Funding requested from the state legislature would provide housing at Clemson’s off-campus research facilities not only for graduate students but also for undergraduates pursuing research goals and for visiting scientists who bring opportunities for collaboration.

“We have world-renowned experts at our Research and Education Centers, and having the ability to host — either groups from other universities, people from other states, visiting scientists from other countries even — will completely open our RECs to many more collaborations, many more possibilities,” she says. “For students, having that applied component, that hands-on aspect will make our programs a lot more attractive to students who are seeking that — and so we’ll be able to compete for the best of the best.”

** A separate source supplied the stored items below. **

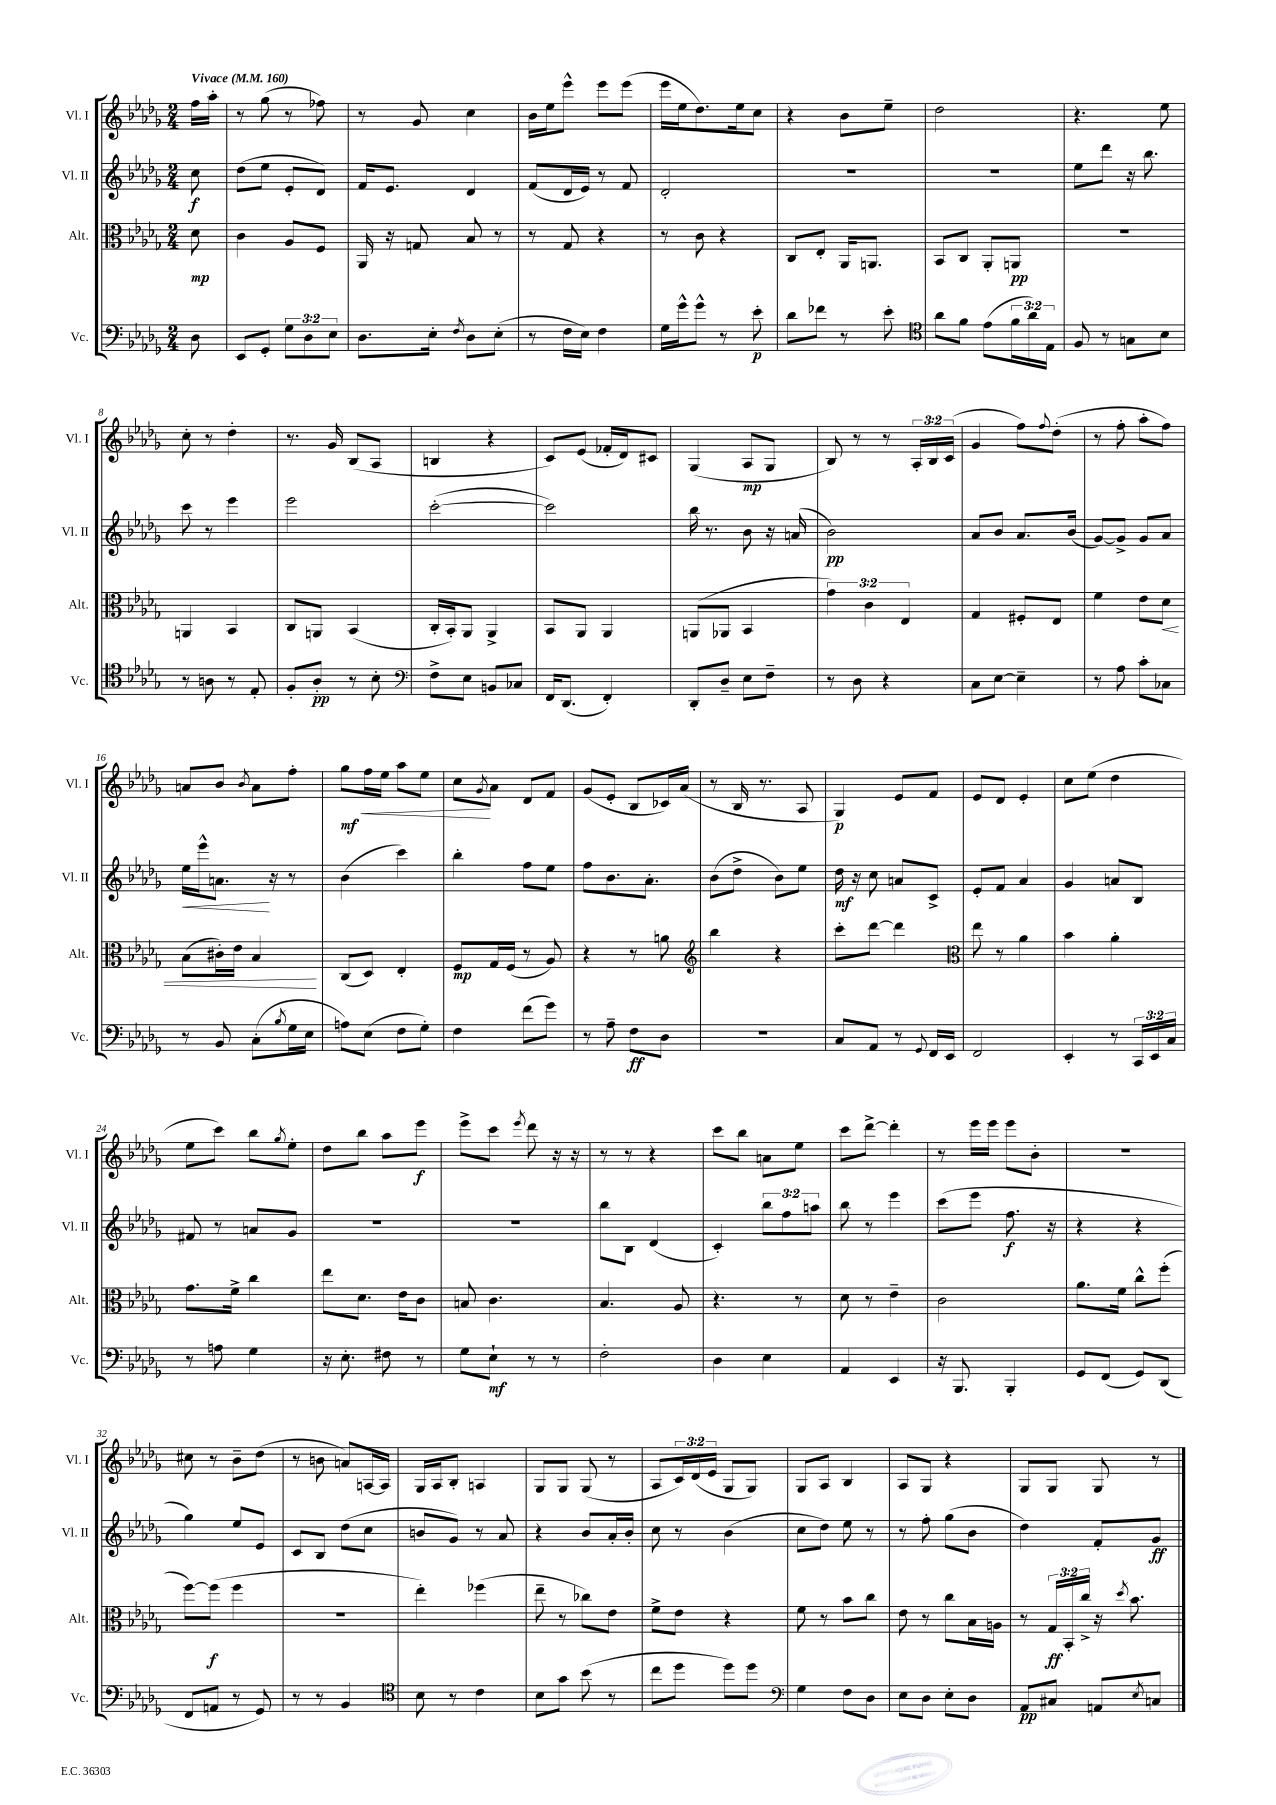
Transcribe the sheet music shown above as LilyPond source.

<<
\new StaffGroup <<
\new Staff = "s0" \with { instrumentName = "Vl. I" shortInstrumentName = "Vl. I" } {
    \clef treble \key des \major \numericTimeSignature \time 2/4 \override Staff.TupletNumber.text = #tuplet-number::calc-fraction-text \partial 8 \tempo "Vivace" 4 = 160
    f''16 aes''16-. |
    r8 ges''8( r8 fes''8) |
    r8 ges'8 c''4 |
    bes'16 ees''16 ees'''8-^ ees'''8 ees'''8( |
    ees'''16 ees''16 des''8.) ees''16 c''8 |
    r4 bes'8 ees''8-- |
    des''2 |
    r4. ees''8 |
    c''8-. r8 des''4-. |
    r8. ges'16 bes8( aes8 |
    b4 r4 |
    c'8) ees'8( fes'16-. des'16) cis'8 |
    ges4( aes8\mp ges8 |
    bes8) r8 r8 \tuplet 3/2 { aes16-. bes16 c'16( } |
    ges'4 f''8) \appoggiatura { f''8 } des''8-.( |
    r8 f''8-. aes''8-. f''8) |
    a'8 bes'8 \acciaccatura { bes'8 } a'8 f''8-. |
    ges''8\mf\< f''16 ees''16 aes''8 ees''8 |
    c''8\! \acciaccatura { ges'8 } aes'8 des'8 f'8 |
    ges'8( ees'8-. bes8 ces'16) aes'16( |
    r8 bes16 r8. aes8 |
    ges4\p) ees'8 f'8 |
    ees'8 des'8 ees'4-. |
    c''8 ees''8( des''4 |
    ees''8 c'''8) bes''8 \acciaccatura { ges''8 } ees''8-. |
    des''8 bes''8 aes''8 ees'''8\f |
    ees'''8-> c'''8 \acciaccatura { ees'''8 } des'''8 r16 r16 |
    r8 r8 r4 |
    c'''8 bes''8 a'8 ees''8 |
    c'''8 des'''8~-> des'''4-. |
    r8 ees'''16 ees'''16 ees'''8 bes'8-. |
    R2 |
    cis''8 r8 bes'8-- des''8( |
    r8 b'8 a'8) a16~ a16 |
    ges16 aes16 bes8-. a4 |
    ges8 ges8 ges8( r8 |
    aes8 \tuplet 3/2 { c'16) des'16( ees'16 } ges8 ges8) |
    ges8 aes8 bes4 |
    aes8 ges8 r4 |
    ges8 ges8 ges8 r8 \bar "|." |
}
\new Staff = "s1" \with { instrumentName = "Vl. II" shortInstrumentName = "Vl. II" } {
    \clef treble \key des \major \numericTimeSignature \time 2/4 \override Staff.TupletNumber.text = #tuplet-number::calc-fraction-text \partial 8
    c''8\f |
    des''8( ees''8 ees'8-. des'8) |
    f'16 ees'8. des'4 |
    f'8( des'16 ees'16) r8 f'8 |
    des'2-. |
    R2 |
    R2 |
    ees''8 des'''8 r16 bes''8. |
    c'''8 r8 ees'''4 |
    ees'''2 |
    c'''2~-.( |
    c'''2) |
    bes''16 r8. bes'8 r16 a'16( |
    bes'2\pp) |
    aes'8 bes'8 aes'8. bes'16( |
    ges'8~) ges'8-> ges'8 aes'8 |
    ees''16\< ees'''16-^ a'8.\! r16 r8 |
    bes'4( c'''4) |
    bes''4-. f''8 ees''8 |
    f''8 bes'8. aes'8.-. |
    bes'8( des''8-> bes'8) ees''8 |
    des''16\mf r16 c''8 a'8 c'8-> |
    ees'8-. f'8 aes'4 |
    ges'4 a'8 bes8 |
    fis'8 r8 a'8 ges'8 |
    R2 |
    R2 |
    bes''8 bes8 des'4( |
    c'4-.) \tuplet 3/2 { bes''8 f''8 a''8 } |
    bes''8 r8 ees'''4 |
    c'''8( ees'''8 f''8.\f r16 |
    r4 r4 |
    ges''4) ees''8 ees'8 |
    c'8 bes8 des''8( c''8 |
    b'8 ges'8) r8 aes'8 |
    r4 bes'8 aes'16-. bes'16-. |
    c''8 r8 bes'4( |
    c''8 des''8) ees''8 r8 |
    r8 f''8-. ges''8( bes'8 |
    des''4) f'8-. ges'8\ff \bar "|." |
}
\new Staff = "s2" \with { instrumentName = "Alt." shortInstrumentName = "Alt." } {
    \clef alto \key des \major \numericTimeSignature \time 2/4 \override Staff.TupletNumber.text = #tuplet-number::calc-fraction-text \partial 8
    des'8\mp |
    c'4 aes8 f8 |
    aes,16 r16 g8 bes8 r8 |
    r8 ges8 r4 |
    r8 c'8 r4 |
    c8 ees8-. aes,16 a,8. |
    bes,8 c8 aes,8-. a,8\pp |
    r2 |
    a,4 bes,4 |
    c8 a,8 bes,4( |
    c16-. bes,16-.) aes,8 aes,4-> |
    bes,8 aes,8 aes,4 |
    a,8( aes,8 bes,4 |
    \tuplet 3/2 { ges'4) c'4 ees4 } |
    ges4 fis8-. ees8 |
    f'4 ees'8 des'8\< |
    bes8( cis'16-.) ees'16 bes4\! |
    c8( des8) ees4-. |
    f8\mp ges16 f16( r8 aes8) |
    r4 r8 a'8 |
    \clef treble bes''4 r4 |
    c'''8-. des'''8~ des'''4 |
    \clef alto ees''8 r8 aes'4 |
    bes'4 aes'4-. |
    ges'8. f'16-> c''4 |
    ees''8 des'8. ees'16 c'8 |
    b8 c'4. |
    bes4. aes8 |
    r4. r8 |
    des'8 r8 ees'4-- |
    c'2 |
    aes'8. f'16 c''8-^ f''8-.( |
    f''8~) f''8\f( f''4 |
    R2 |
    ees''4-.) fes''4( |
    ees''8-- r8 ces''8) ees'8 |
    f'8-> ees'8 r4 |
    f'8 r8 bes'8 c''8 |
    ees'8 r8 c''8 bes16 a16 |
    r8 \tuplet 3/2 { ges16\ff bes,16-. c''16-> } r16 \acciaccatura { des''8 } bes'8. \bar "|." |
}
\new Staff = "s3" \with { instrumentName = "Vc." shortInstrumentName = "Vc." } {
    \clef bass \key des \major \numericTimeSignature \time 2/4 \override Staff.TupletNumber.text = #tuplet-number::calc-fraction-text \partial 8
    des8 |
    ees,8 ges,8-. \tuplet 3/2 { ges8 des8 ees8 } |
    des8. ees16-. \acciaccatura { f8 } des8 ees8-.( |
    r8 f16 ees16) f4 |
    ges16 ges'16-^ ges'8-^ r8 ees'8-.\p |
    des'8 fes'8 r8 ees'8-. |
    \clef tenor aes'8 f'8 ees'8( \tuplet 3/2 { f'16 aes'16) ees16 } |
    f8 r8 g8 bes8 |
    r8 a8 r8 ees8-. |
    f8-. aes8-.\pp r8 bes8-. |
    \clef bass f8-> ees8 b,8 ces8 |
    f,16 des,8.( f,4-.) |
    des,8-. des8-- ees8 f8-- |
    r8 des8 r4 |
    c8 ees8~ ees4-- |
    r8 aes8 c'8-. ces8 |
    r8 bes,8 c8-.( \acciaccatura { bes8 } ges16 ees16 |
    a8) ees8( f8 ges8-.) |
    f4 f'8( ges'8) |
    r8 aes8-- f8\ff des8 |
    R2 |
    c8 aes,8 r8 \appoggiatura { ges,8 } f,16 ees,16 |
    f,2 |
    ees,4-. r8 \tuplet 3/2 { c,16 ees,16 c16 } |
    r8 a8 ges4 |
    r16 ees8.-. fis8 r8 |
    ges8 ees8-!\mf r8 r8 |
    f2-. |
    des4 ees4 |
    aes,4 ees,4 |
    r16 bes,,8. bes,,4-. |
    ges,8 f,8( ges,8) des,8( |
    f,8 a,8 r8 ges,8) |
    r8 r8 bes,4 |
    \clef tenor bes8 r8 c'4 |
    bes8 ges'8 bes'8( r8 |
    c''8 des''8 des''8) des''8 |
    \clef bass ges4 f8 des8 |
    ees8 des8 ees8-. des8 |
    aes,8\pp cis8 a,8 \acciaccatura { ees8 } c8 \bar "|." |
}
>>
>>
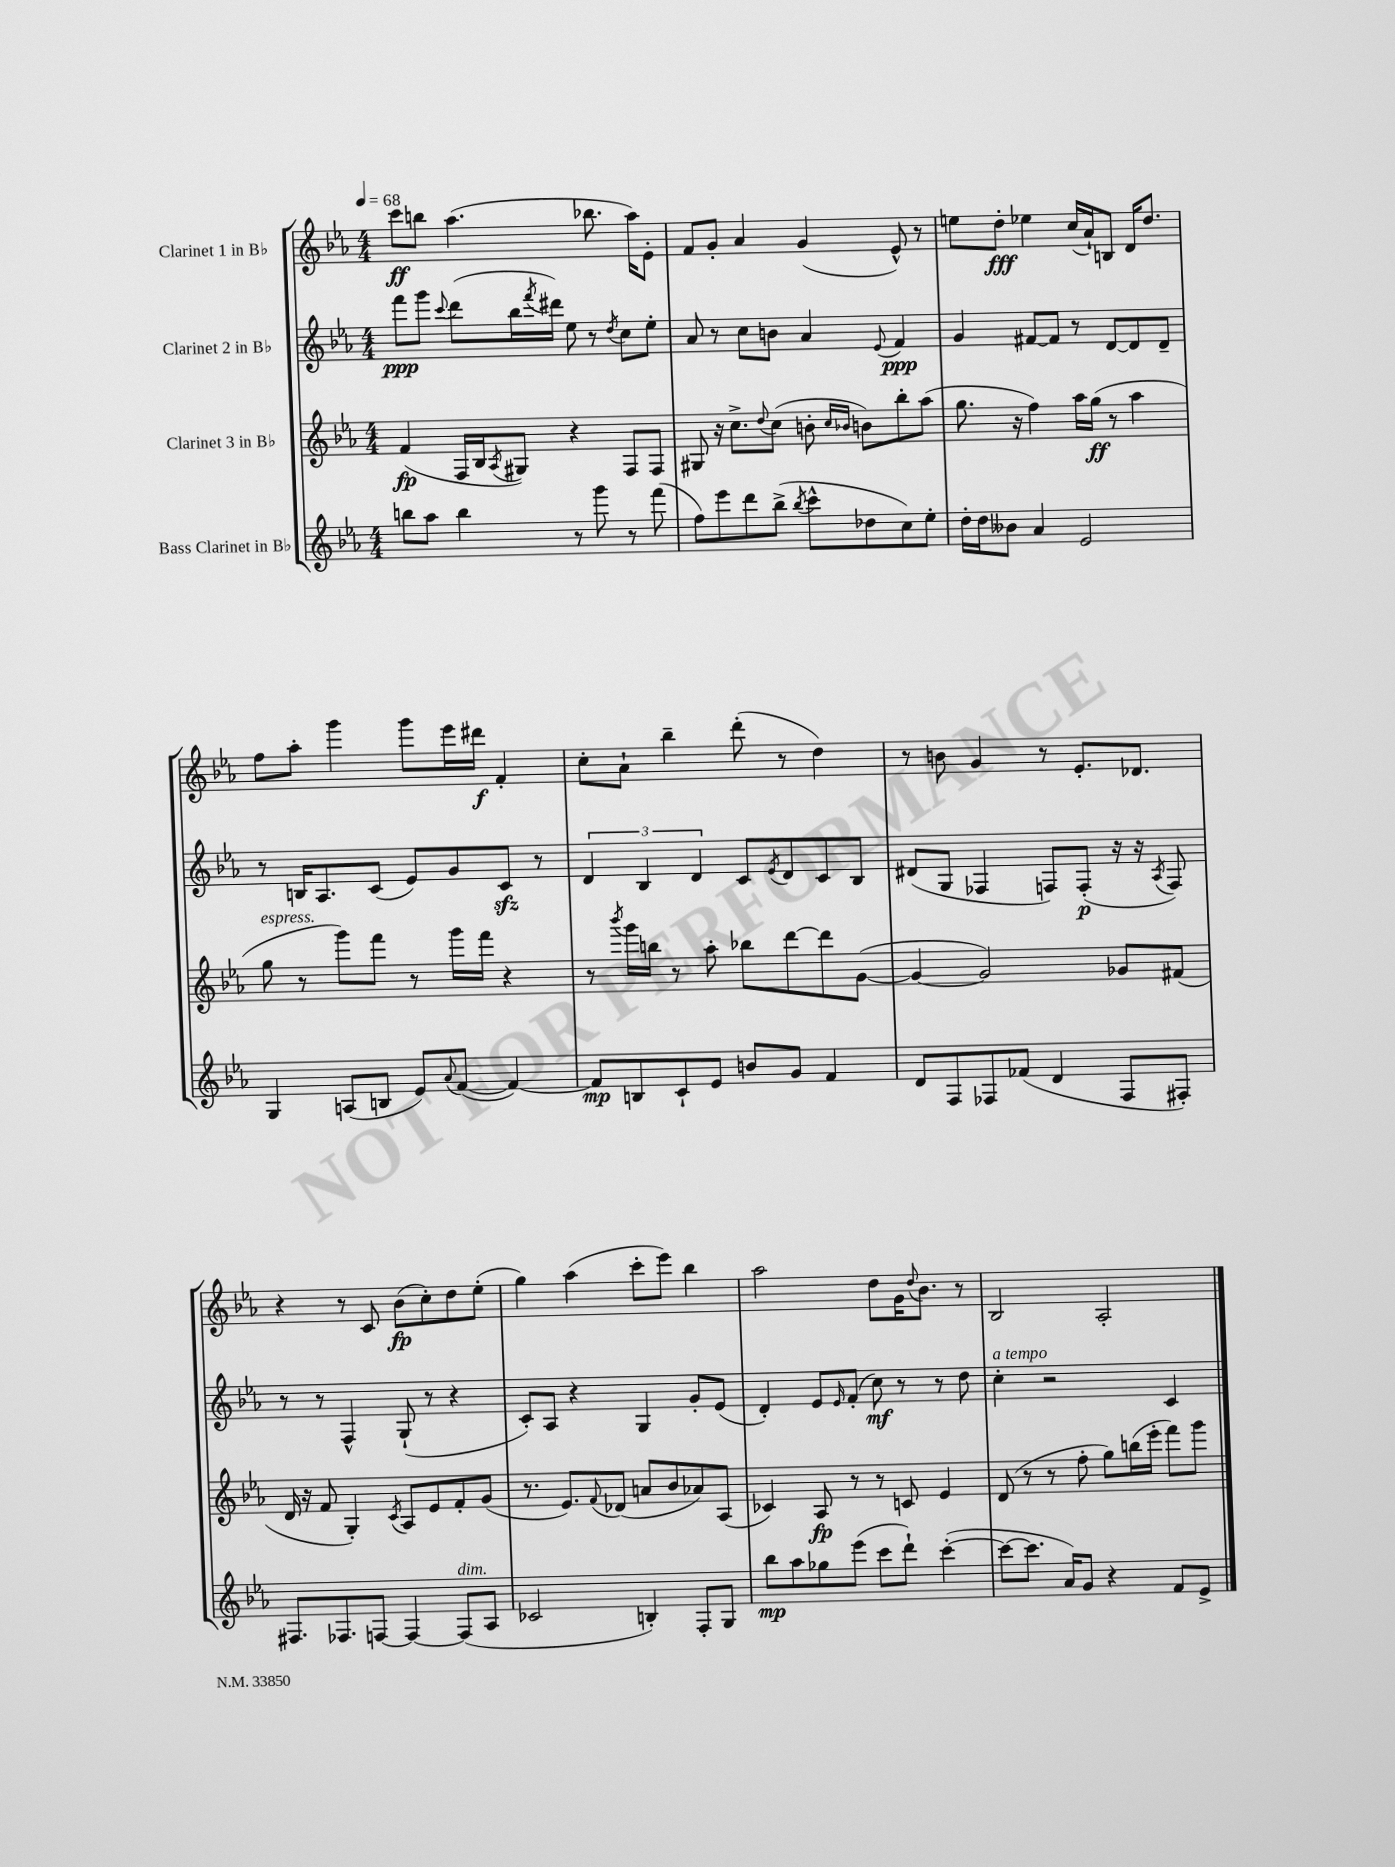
<<
\new StaffGroup <<
\new Staff = "s0" \with { instrumentName = "Clarinet 1 in Bb" } {
    \clef treble \key ees \major \numericTimeSignature \time 4/4 \tempo 4 = 68
    c'''8\ff b''8 aes''4.( bes''8. aes''16) ees'8-. |
    f'8 g'8-. aes'4 g'4( ees'8-^) r8 |
    e''8 d''8-.\fff ees''4 c''16( aes'16-!) b8 d'16 d''8. |
    f''8 aes''8-. g'''4 g'''8 ees'''16 dis'''16\f f'4-. |
    c''8-. aes'8-! bes''4-- d'''8-.( r8 d''4) |
    r8 b'8 g'4 r8 ees'8.-. des'8. |
    r4 r8 c'8 bes'8\fp( c''8-.) d''8 ees''8-.( |
    g''4) aes''4( c'''8-. ees'''8) bes''4 |
    aes''2 d''8 g'16 \appoggiatura { d''8 } bes'8. r8 |
    bes2 aes2-. \bar "|." |
}
\new Staff = "s1" \with { instrumentName = "Clarinet 2 in Bb" } {
    \clef treble \key ees \major \numericTimeSignature \time 4/4
    f'''8\ppp g'''8 \appoggiatura { c'''8 } d'''8( bes''16 \acciaccatura { f'''8 } dis'''16) ees''8 r8 \acciaccatura { d''8 } c''8 ees''8-. |
    aes'8 r8 c''8 b'8 aes'4 \appoggiatura { ees'8 } f'4\ppp |
    g'4 fis'8~ fis'8 r8 d'8~ d'8 d'8-- |
    r8 b16 aes8. c'8( ees'8) g'8 c'8\sfz r8 |
    \tuplet 3/2 { d'4 bes4 d'4 } c'8 \acciaccatura { ees'8 } d'8 c'8 bes8 |
    dis'8( g8 fes4 f8) f8-.\p( r16 r16 \acciaccatura { aes8 } f8) |
    r8 r8 f4-^ g8-!( r8 r4 |
    c'8-.) aes8 r4 g4 g'8-. ees'8( |
    d'4-.) ees'8 \grace { ees'16 } f'8-.( c''8\mf) r8 r8 d''8 |
    c''4-.^\markup { \italic "a tempo" } r2 c'4 \bar "|." |
}
\new Staff = "s2" \with { instrumentName = "Clarinet 3 in Bb" } {
    \clef treble \key ees \major \numericTimeSignature \time 4/4
    f'4\fp( f16 bes16 \acciaccatura { aes8 } gis8) r4 f8 f8 |
    gis8 r16 c''8.-> \appoggiatura { d''8 } c''8( b'8-. \grace { c''16 bes'16 } b'8) bes''8-. aes''8( |
    g''8. r16 f''4) aes''16 g''16\ff( r8 aes''4 |
    g''8^\markup { \italic "espress." } r8 g'''8) f'''8 r8 g'''16 f'''16 r4 |
    r8 \acciaccatura { bes'''8 } g'''16 b''16 r8 aes''8-. bes''8 d'''8~ d'''8 g'8~( |
    g'4~ g'2) ges'8 fis'8( |
    d'16 r16 f'8 g4-.) \acciaccatura { c'8 } aes8 ees'8 f'8-. g'8( |
    r8. ees'8.) \appoggiatura { f'8 } des'8( a'8 bes'8 aes'8) aes8( |
    ces'4) aes8\fp r8 r8 c'8 ees'4 |
    d'8( r8 r8 f''8-. g''8) b''16( ees'''16-. f'''8) g'''8 \bar "|." |
}
\new Staff = "s3" \with { instrumentName = "Bass Clarinet in Bb" } {
    \clef treble \key ees \major \numericTimeSignature \time 4/4
    b''8 aes''8 b''4 r8 g'''8 r8 f'''8( |
    f''8) ees'''8 d'''8 bes''8->( \acciaccatura { bes''8 } c'''8-^ des''8 c''8) ees''8-. |
    d''16-. d''16 beses'8 aes'4 ees'2 |
    g4 a8( b8 ees'8) \appoggiatura { aes'8 } f'8~( f'4~) |
    f'8\mp b8 c'8-! ees'8 b'8 g'8 f'4 |
    d'8 f8 fes8 fes'8( d'4 fes8 fis8-.) |
    fis8. fes8. f8~ f4~ f8^\markup { \italic "dim." }( aes8 |
    ces'2 b4-.) f8-. g8 |
    bes''8\mp aes''8 ges''8 ees'''8( c'''8 d'''8-!) c'''4~-.( |
    c'''8~ c'''8. aes'16) g'8 r4 f'8 ees'8-> \bar "|." |
}
>>
>>
\layout { \context { \Score \remove "Bar_number_engraver" } }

As for Brenton, the experience gleaned from his graduate work at Pee Dee REC — and the many road trips he made back and forth to Clemson — gave him the perspective and support he needed to build a business in South Carolina that will help farmers develop new revenue streams and enter new markets at a time when they are struggling due to global trade uncertainty.

“I probably wouldn’t have moved the business out to the Florence/Hartsville area if I didn’t have a really good understanding of the area,” he says. “And the only way I was really able to understand the area is because I lived here in grad student housing, short-term housing, for summers at a time,” Brenton says. “If I wasn’t aware of what was out here or the community that was out here, I wouldn’t have moved.

“So, I think it’s really important for graduate student recruitment, retention and then getting people to stay here after they graduate.”